Due giovani “di colore” mi passano accanto, sento i nomi mentre si richiamano a vicenda: Alì e Halimah. Non sono svevi né angioini, ma non sono neppure “turchi”, in quella generica classe di individui dove non pochi palermitani includono sia gente dell’estremo oriente che del sud America.
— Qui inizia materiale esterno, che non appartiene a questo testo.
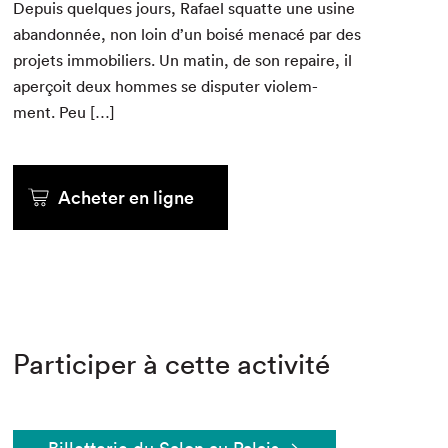
Depuis quelques jours, Rafael squat­te une usine
aban­don­née, non loin d’un boisé men­acé par des
pro­jets immo­biliers. Un matin, de son repaire, il
aperçoit deux hommes se dis­put­er vio­lem­
ment. Peu […]
Acheter en ligne
Participer à cette activité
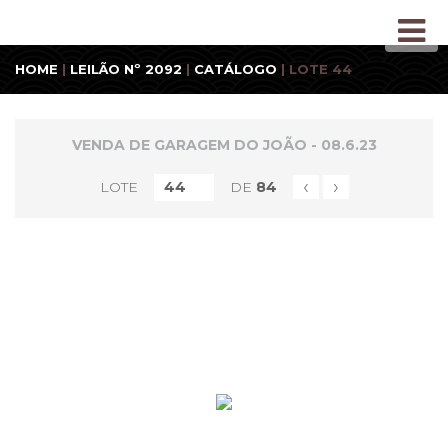
HOME
|
LEILÃO Nº 2092
|
CATÁLOGO
| LOTE 44
VENDA DE GARAGEM DO JOÃO - 08.6.23
‹
›
LOTE
DE
84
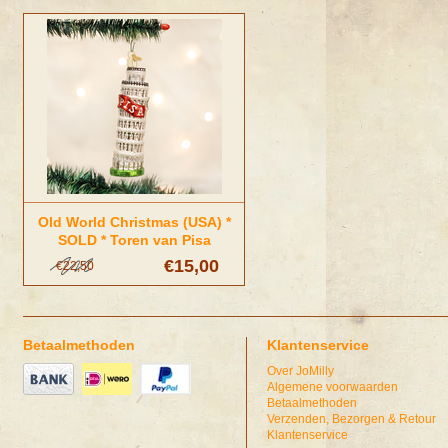
Old World Christmas (USA) *
SOLD * Toren van Pisa
Kerstornament | Old World
€15,00
€22,50
Christmas
Betaalmethoden
Klantenservice
Over JoMilly
Algemene voorwaarden
Betaalmethoden
Verzenden, Bezorgen & Retour
Klantenservice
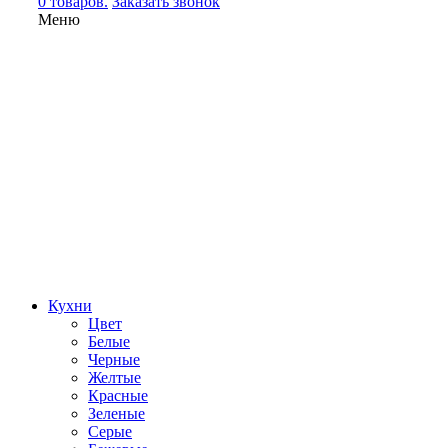
0 товаров.
Заказать звонок
Меню
Кухни
Цвет
Белые
Черные
Желтые
Красные
Зеленые
Серые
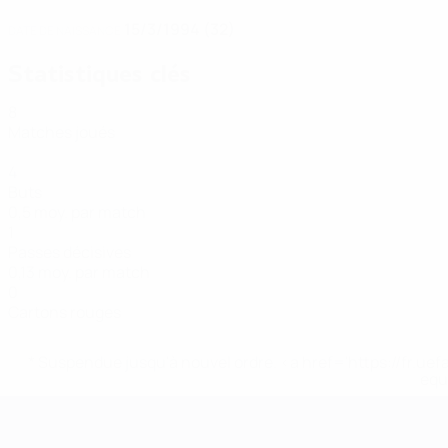
15/3/1994 (32)
DATE DE NAISSANCE
Statistiques clés
8
Matches joués
4
Buts
0,5 moy. par match
1
Passes décisives
0,13 moy. par match
0
Cartons rouges
* Suspendue jusqu'à nouvel ordre. <a href='https://fr
equ
EURO de futsal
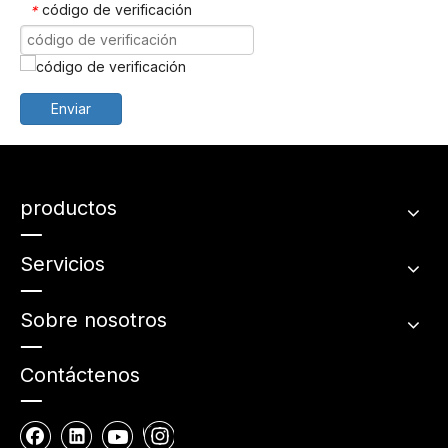
código de verificación
*
Enviar
productos
Servicios
Sobre nosotros
Contáctenos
Provengono da altre terre, forse quelle dalle quali 70 mila anni fa sono partiti coloro che hanno reso viva questa terra. Siamo tutti figli di quella migrazione antica. Io, che ascolto il respiro della storia delle pietre che delimitano questa strada, e loro, i due giovani ridenti, che vi passano sopra senza nulla sapere dei Guglielmo, malo il primo e buono il secondo, e della loro al-Aziza, ma che oggi stanno dando ossigeno all’odierno respiro di queste stesse pietre.

Non calpesto più il basalto scuro, quello pregiato di Napoli, che componeva le basole di corso Vittorio Emanuele, ma sento che questo è sostituito efficacemente dall’odore di chhenagaja o dalle insegne stradali plurilingue.
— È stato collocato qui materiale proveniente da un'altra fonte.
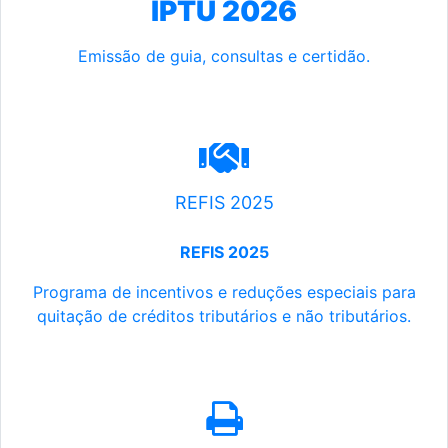
IPTU 2026
Emissão de guia, consultas e certidão.
REFIS 2025
REFIS 2025
Programa de incentivos e reduções especiais para
quitação de créditos tributários e não tributários.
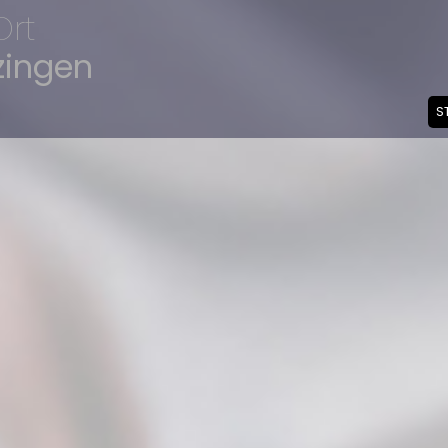
Ort
zingen
S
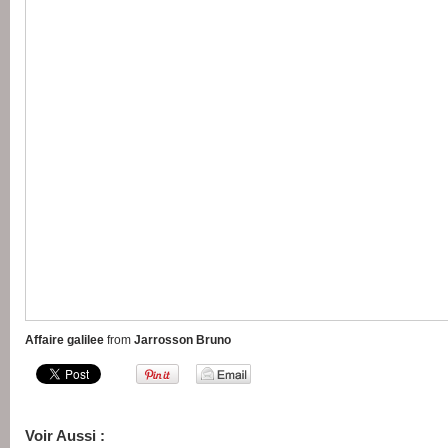
Affaire galilee
from
Jarrosson Bruno
Voir Aussi :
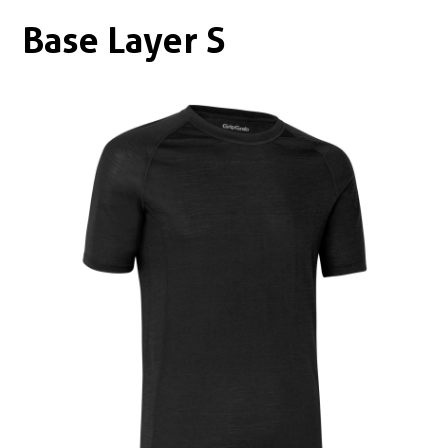
Boxen
Zubehör Schlösser
Base Layer S
Zubehör / Sonstiges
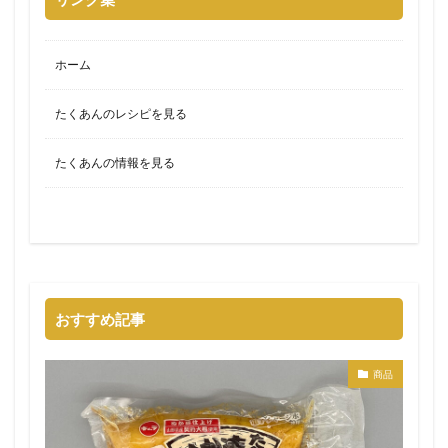
ホーム
たくあんのレシピを見る
たくあんの情報を見る
おすすめ記事
商品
Comprendo fino in fondo che le pietre di Palermo sono i blocchi di “tufo” in cui ritrovare segni di ammoniti, i grandi palazzi e le belle fontane che adornano gli spazi; ma che sono pietre vive le voci di uno sciame di bambini dalla carnagione più scura della mia che escono dalla scuola Madre Teresa di Calcutta e si riversano in via Fiume; sono pietre vive gli ortaggi insoliti esposti nel vecchio mercato arabo di Ballarò; come sono pietre i pupi che la mano esperta dei pupari fa risorgere ogni sera.

Siamo come i marmi mischi e tramischi, che accostano calcareniti provenienti da tanti luoghi, anche lontani, e che assumono senso solo accostati. Il colore del marmo, ci dicono i geologi, dipende dalla presenza di impurità: ossidi di ferro, di argilla, di limo. Penso che spesso la bellezza e la varietà dipende dalle impurità. Siamo intarsi, anzi singole tarsie nel disegno che colora, forma e trasforma questa città. E non posso che leggere oggi in questa città, che mi circonda e mi dà il respiro come d’infinito, la sintesi di tutte le storie del mondo.

Le culture migranti non sono solo un passaggio; Alì e Halimah non sono come scirocco che dura un numero dispari di giorni e svanisce. Sono delle pietre, solide e vive, che costituiscono questa mia città: Palermo.